Tuesday, February 25, 2020 - 12:30pm to Wednesday, February 26, 2020 - 1:55pm
Location: 
Solarium, FA2, Falconer Hall, 84 Queens Park

Critical Analysis of Law Workshop 

Presents:

 Ashwini Vasanthakumar
Queen's Law
 

Exiles as Stakeholders

 Tuesday February 25, 2020 
12:30pm - 2pm
Falconer Hall, 84 Queen's Park,
Solarium, FA2

Abstract: Exiles' political involvement in their countries of origin is often dismissed as interference from without, and exile diasporas as armchair revolutionaries who pursue a morally hazardous politics from afar. In this chapter, I examine the question of whether exiles are entitled to a say in the homeland, in what matters, and to what extent. This is a version of the general boundary problem in democratic theory. I introduce the boundary problem and discuss prominent solutions provided in the literature. I develop one such solution--Rainer Baubock's 'stakeholder principle'--and apply it to the context of exile and diaspora politics more generally. 

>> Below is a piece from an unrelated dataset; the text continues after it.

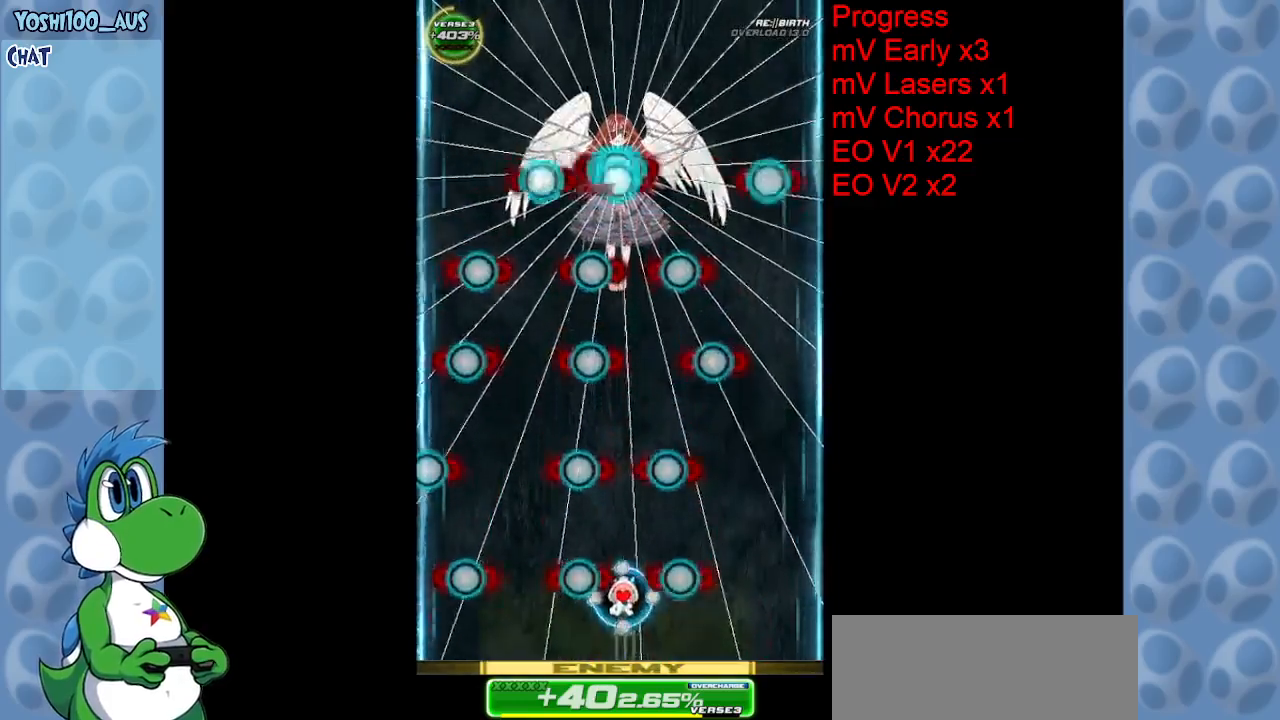
{"keys": [], "events": [[34, "up", "up"], [34, "x", "up"], [184, "down", "down"], [184, "left", "down"], [367, "left", "up"], [367, "x", "down"], [450, "down", "up"], [450, "x", "up"]]}
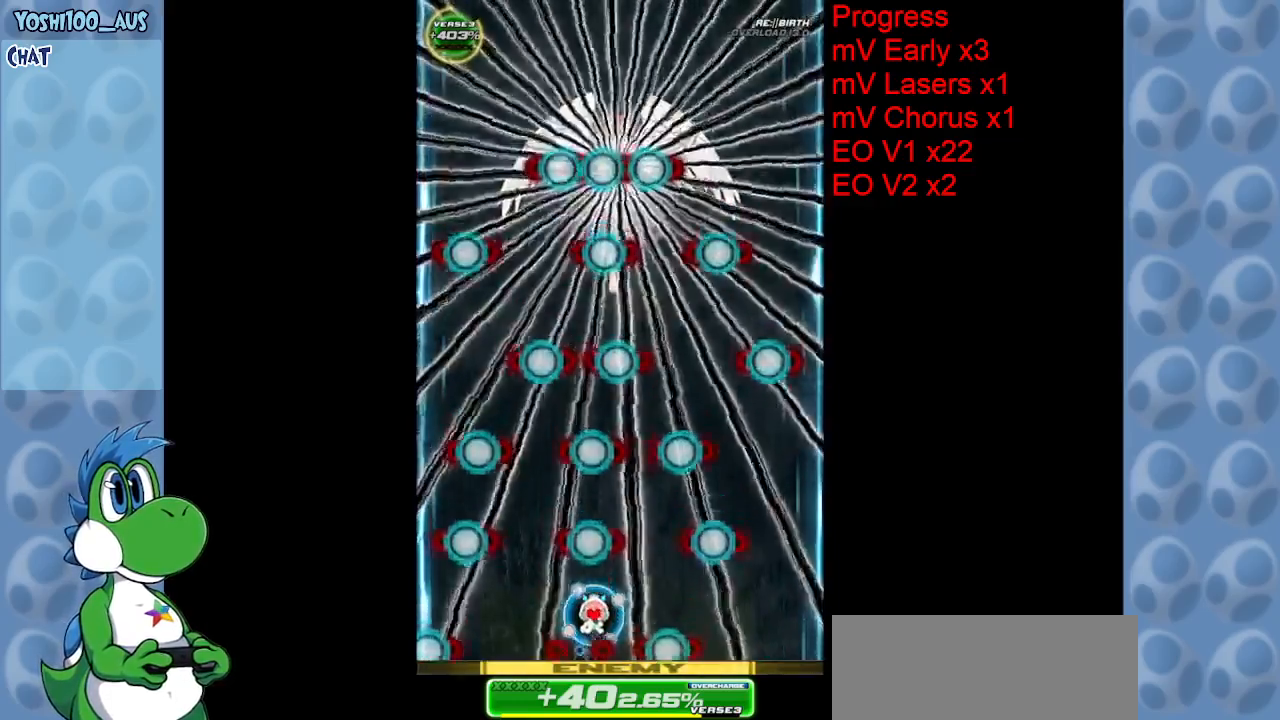
{"keys": [], "events": [[234, "x", "down"], [334, "x", "up"]]}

Ashwini Vasanthakumar is Queen’s National Scholar in Legal and Political Philosophy at Queen’s Law School and a researcher at the Institute for Futures Studies in Stockholm. She holds an A.B from Harvard; an M.A from the University of Toronto; a J.D from Yale Law School; and a DPhil from Oxford, where she studied as a Canadian Rhodes Scholar. She comes to Queen’s from the School of Law, King’s College London. Her current research examines political authority and membership in the context of migration, focusing in particular on the relationship between migrants and the political communities they have left. Her monograph, The Ethics of Exile: a political theory of diaspora, is under contract with Oxford University Press. Related research explores the boundary problem in democratic theory, privatisation, and victims’ and bystanders’ duties in the context of oppression. She also has research interests in comparative constitutionalism, especially in the ‘global South,’ and in global governance and non-state actors.